Qui parla Mosca – Julij Markovic Daniel’ (Nikolaj Arzak)

Qui parla Mosca - DanielPer Tolija il protagonista, il 10 Agosto 1960 poteva essere una data come le altre, fintanto che la radio nazionale sovietica, non proclamo’ in tal giorno il diritto al libero omicidio.
Nella totale accettazione che si tramuta in indifferenza, il caos divenne istituzione, l’innaturale natura, l’eccezione la regola ed ogni buon senso fu sovvertito alla logica del potere centrale.
Racconto lungo o romanzo breve, universo distopico in un libro datato 1966 non introvabile ma raro, pubblicato dalla casa editrice Bietti e mai piu’ ristampato.
La storia e’ preceduta da una lunga introduzione con biografia dell’autore, cronaca del suo processo e della sua vicenda umana, esperienza che nel complesso, colpisce duramente per coraggio e coerenza.
Di origine ebraiche, la famiglia di Daniel’ fu decimata dalla barbarie stalinista.
Bambino prodigio, le sue prime traduzioni risalgono all’adolescenza, di animo gentile e portato per la poesia, il ricordo dei soprusi familiari e l’orrore di un regime che non cessava di uccidere anche dopo la fine del suo dittatore, lo condussero ad una battaglia segreta combattuta con le parole e le idee, esportando clandestinamente all’estero i suoi scritti, fino al giorno in cui non venne scoperto e processato.
Insieme a Sinjavskij, amico e compagno nella lotta clandestina, fu condannato per i suoi libri a cinque anni di carcere duro come solo i sovietici intendevano duro il carcere, in breve gulag siberiano.

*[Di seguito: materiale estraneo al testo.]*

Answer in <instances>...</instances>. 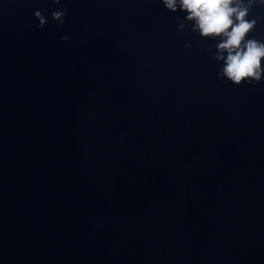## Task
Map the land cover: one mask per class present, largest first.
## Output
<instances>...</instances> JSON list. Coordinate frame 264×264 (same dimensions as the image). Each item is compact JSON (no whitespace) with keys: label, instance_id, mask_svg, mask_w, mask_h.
I'll list each match as a JSON object with an SVG mask.
<instances>
[{"label":"water","instance_id":"obj_1","mask_svg":"<svg viewBox=\"0 0 264 264\" xmlns=\"http://www.w3.org/2000/svg\"><path fill=\"white\" fill-rule=\"evenodd\" d=\"M0 264H264V0H0Z\"/></svg>","mask_w":264,"mask_h":264}]
</instances>
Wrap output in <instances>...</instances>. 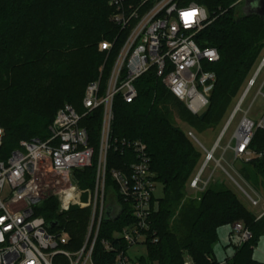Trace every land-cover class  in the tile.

La finzione vortica con la realta’ e ci fu a suo tempo, chi confuse il protagonista Tolija con Daniel’ o il suo alter ego letterario Arzak, nel forte e voluto il gioco di specchi tra lo scrittore e il suo personaggio, talmente palese da fondere la storia dell’uno nell’altro.
Autoreferenziale sino al punto di mettere nella testa di Tolija l’idea di far uscire i suoi testi clandestinamente, Daniel’ non lesina bordate al governo centrale definendone i membri "manica di demagoghi e corrotti", nel riflesso di un personaggio di finzione in una societa’ fittizia che diventa reale nei paralleli e nelle similitudini.
Troppo sottile la barriera e Daniel’, una volta scoperto, non pote’ che essere condannato secondo la logica del regime.
Ora sia chiaro, il libro e’ pesante, aggravato anche da una traduzione eccessivamente letterale, o almeno questa e’ l’impressione ma resta il fatto che il testo e’ denso e asciutto, forse non eccelso e il suo valore e’ insito nella vicenda umana piu’ che in quella letteraria.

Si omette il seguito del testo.